I recently came accross this article about processed food in the National Post . I haven’t read Michael Moss’s book Salt Sugar Fat but after reading this article I thought it would be a good idea to talk about food labels.
Food companies use clever marketing in order to get people to buy their products. Claims like “Made with Whole Grains”, “Naturally Flavoured” or “Cholesterol Free” are all marketing gimics to try to get those of us who don’t know any better to think we’re making the healthier choice. If you actually look at the ingredient list you might find that the first ingredient in the Fruit by the Foot which is “Naturally Flavoured” is sugar. Or what about the claim on my Quaker Oats Oatmeal that says that it’s “Cholesterol Free”? Well of course it’s cholesterol free! I would know that if I knew that cholesterol comes from animal sources like egg yolks I can only hope there aren’t any eggs in my oatmeal…

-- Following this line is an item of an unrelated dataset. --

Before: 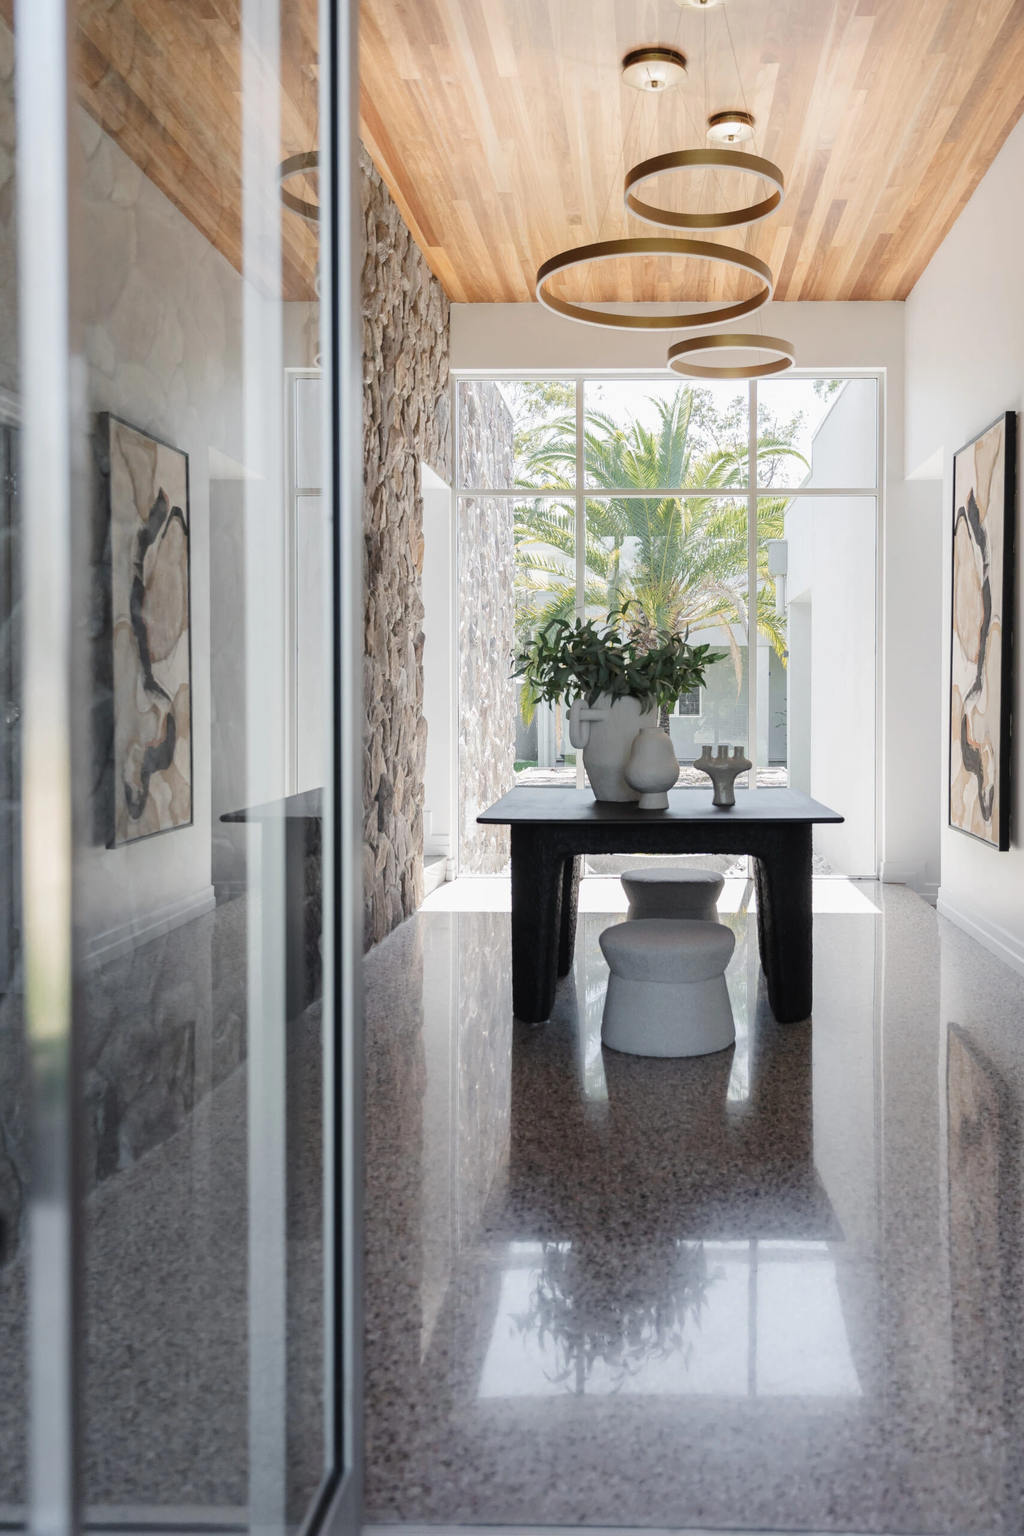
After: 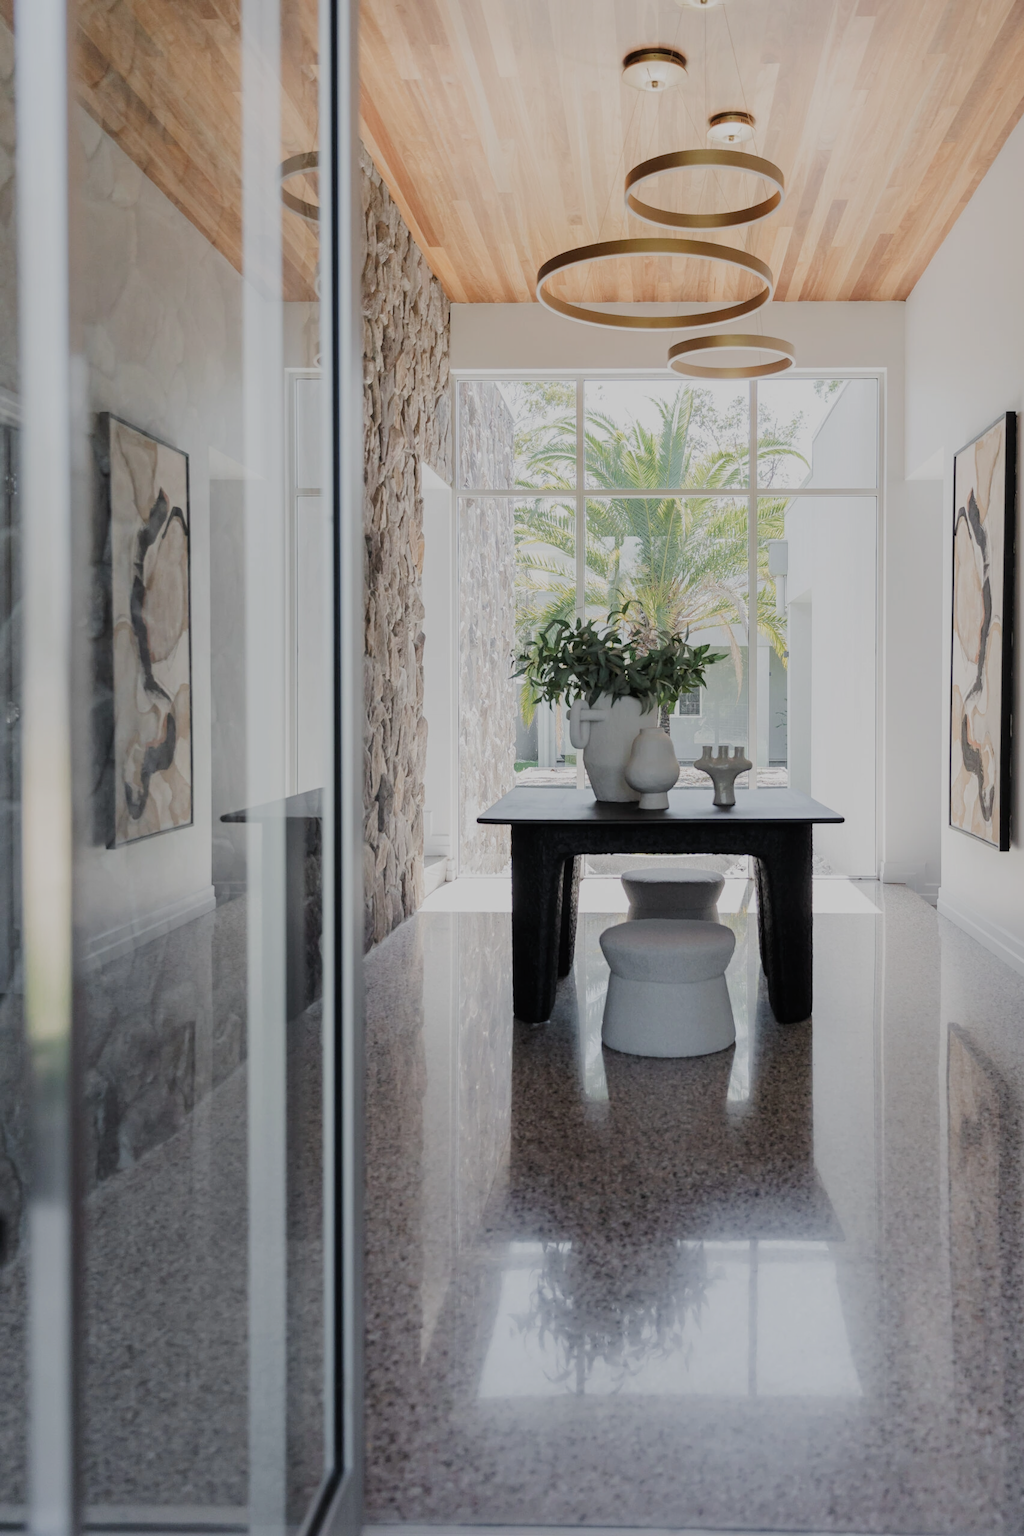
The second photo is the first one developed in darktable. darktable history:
filmic rgb: black relative exposure -16 EV, white relative exposure 6.18 EV, hardness 5.22, preserve chrominance RGB euclidean norm (legacy), color science v4 (2020)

In addition to discussing the marketing strategies of food companies, Michael also talks about how he visited the Nestle Headquarters and sampled some foods made with less sodium then usual…the result: food that was “…tasteless …and almost impossible to recreate with natural ingredients.”

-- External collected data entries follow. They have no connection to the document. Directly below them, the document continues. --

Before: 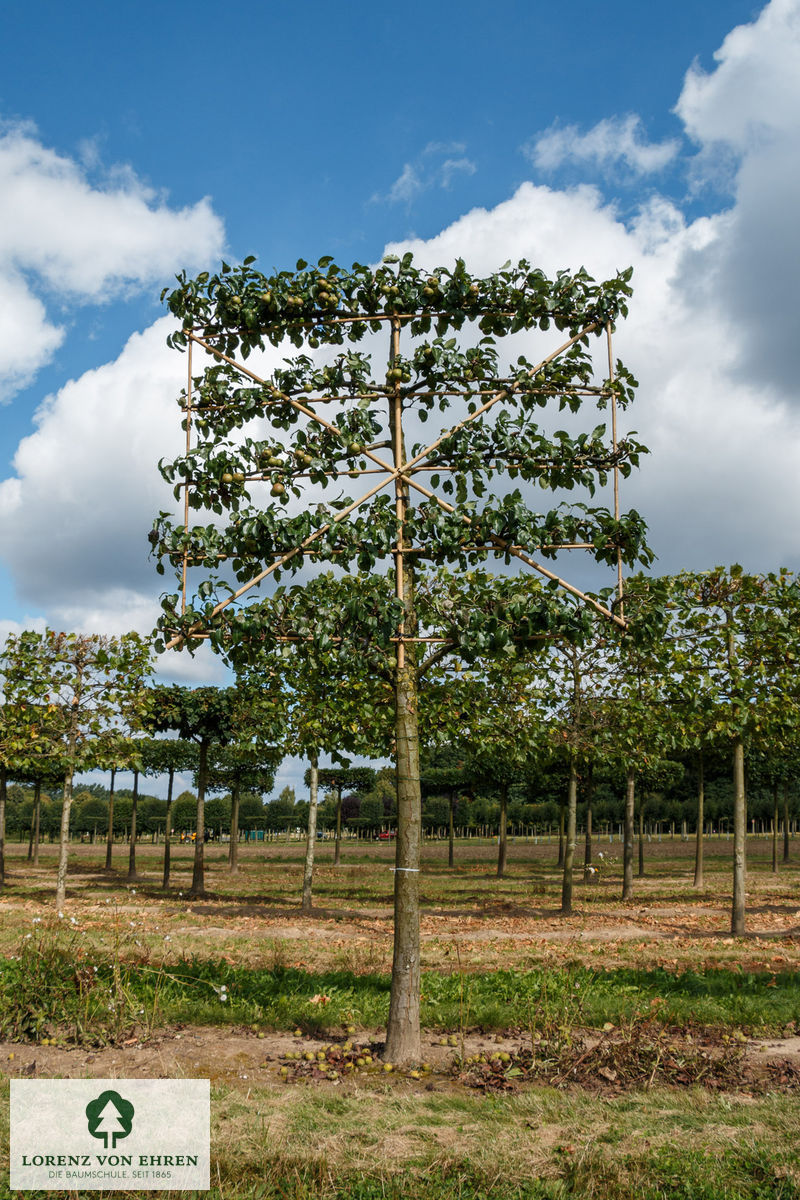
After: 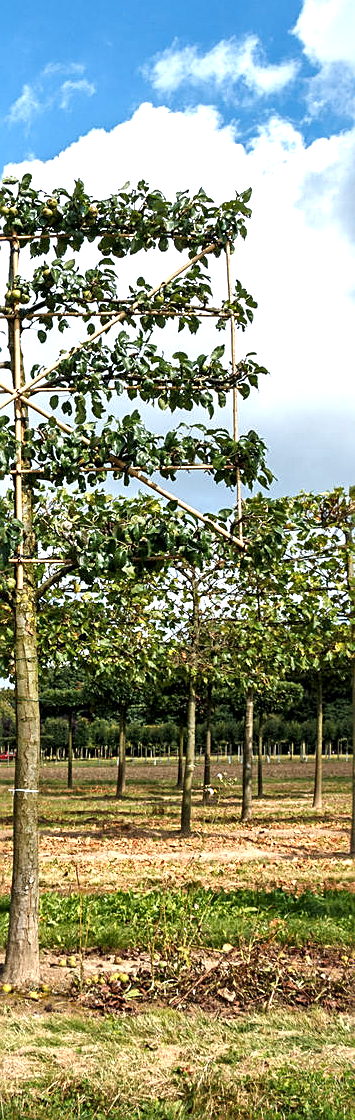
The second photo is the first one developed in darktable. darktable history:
sharpen: on, module defaults
crop: left 47.628%, top 6.643%, right 7.874%
local contrast: mode bilateral grid, contrast 25, coarseness 60, detail 151%, midtone range 0.2
exposure: black level correction 0, exposure 1 EV, compensate exposure bias true, compensate highlight preservation false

So what’s a consumer to do when grocery shopping? To start, buy as little prepackaged and processed food as you can. I’ve said it before and I’ll say it again: whole food is the best way to go when feeding yourself and your family! Also instead of using nutrition claims to guide your shopping look at the Nutrition Facts Table and the Ingredient Lists on packaged products. This is where you will get a good picture of what is actually in your food. Here are some helpful tips for using both:
The Ingredient List:
- The shorter the better
- Remember that the order of the ingredients is equal to the proportion of that ingredient in the food (look for sugar and salt etc at the end of the list)

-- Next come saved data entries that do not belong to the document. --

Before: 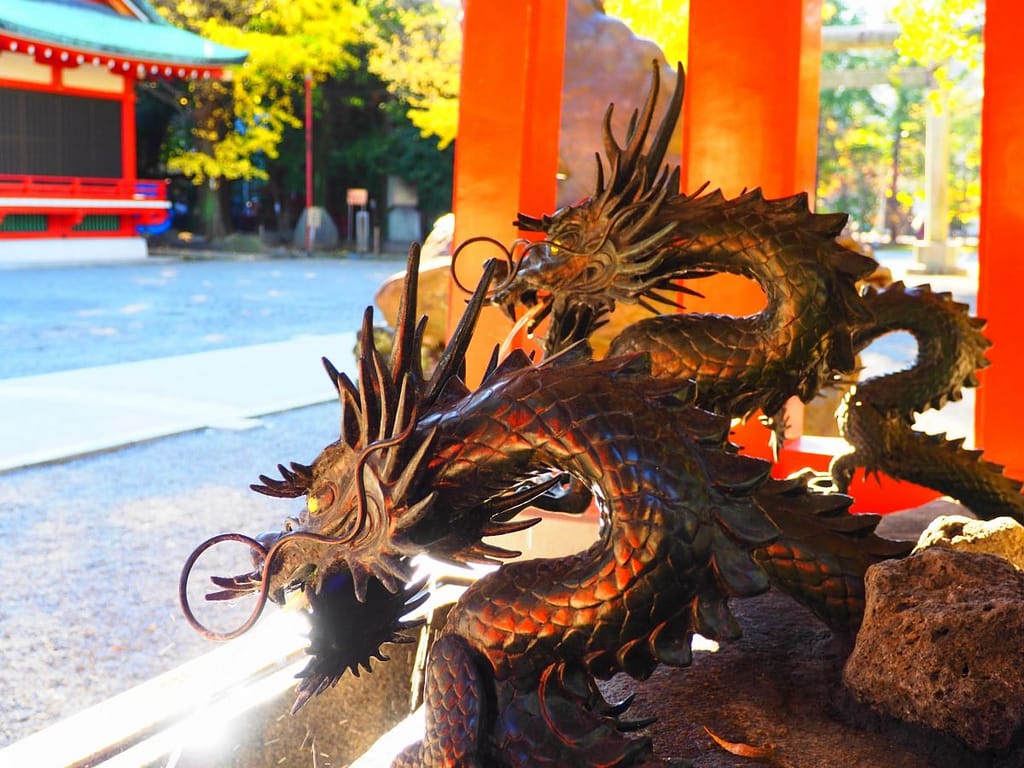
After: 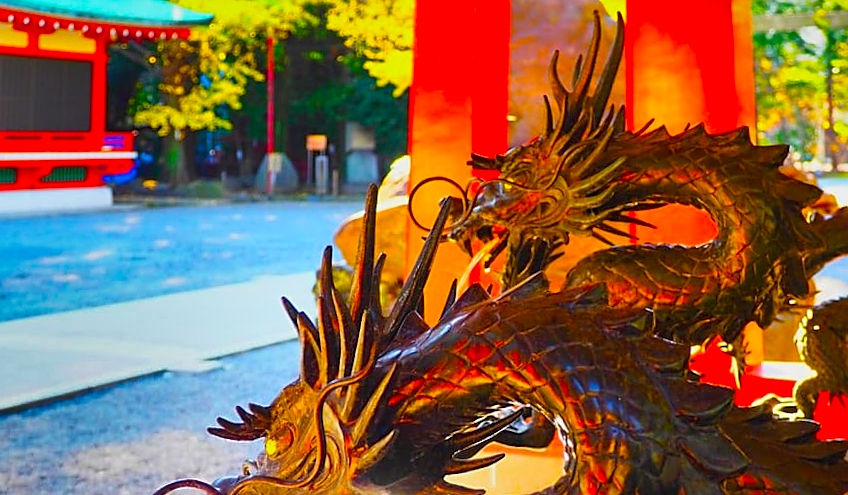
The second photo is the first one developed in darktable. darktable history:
sharpen: on, module defaults
crop: left 1.509%, top 3.452%, right 7.696%, bottom 28.452%
shadows and highlights: shadows 20.91, highlights -82.73, soften with gaussian
rotate and perspective: rotation -1.68°, lens shift (vertical) -0.146, crop left 0.049, crop right 0.912, crop top 0.032, crop bottom 0.96
color balance: input saturation 134.34%, contrast -10.04%, contrast fulcrum 19.67%, output saturation 133.51%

- If you can’t pronounce the items in the ingredient list…it’s not a whole food and you should probably move on
The Nutrition Facts Table:
- Look at the %DV remember that 5% is a little and 15% is a lot
- look for less Saturated and Trans fat, sodium and sugar
- look for more fibre, vitamin A, iron and calcium
- Check the suggested serving and compare that to how much of the food you’re eating and with recommendations in Canada’s Food Guide
Check out Health Canada for some great tips on using the Nutrition Facts Table.
Also think about foods that don’t need an ingredient list or a nutrition facts table, Vegetables and Fruits, raw meats and fish and try to make these regular members in your grocery cart.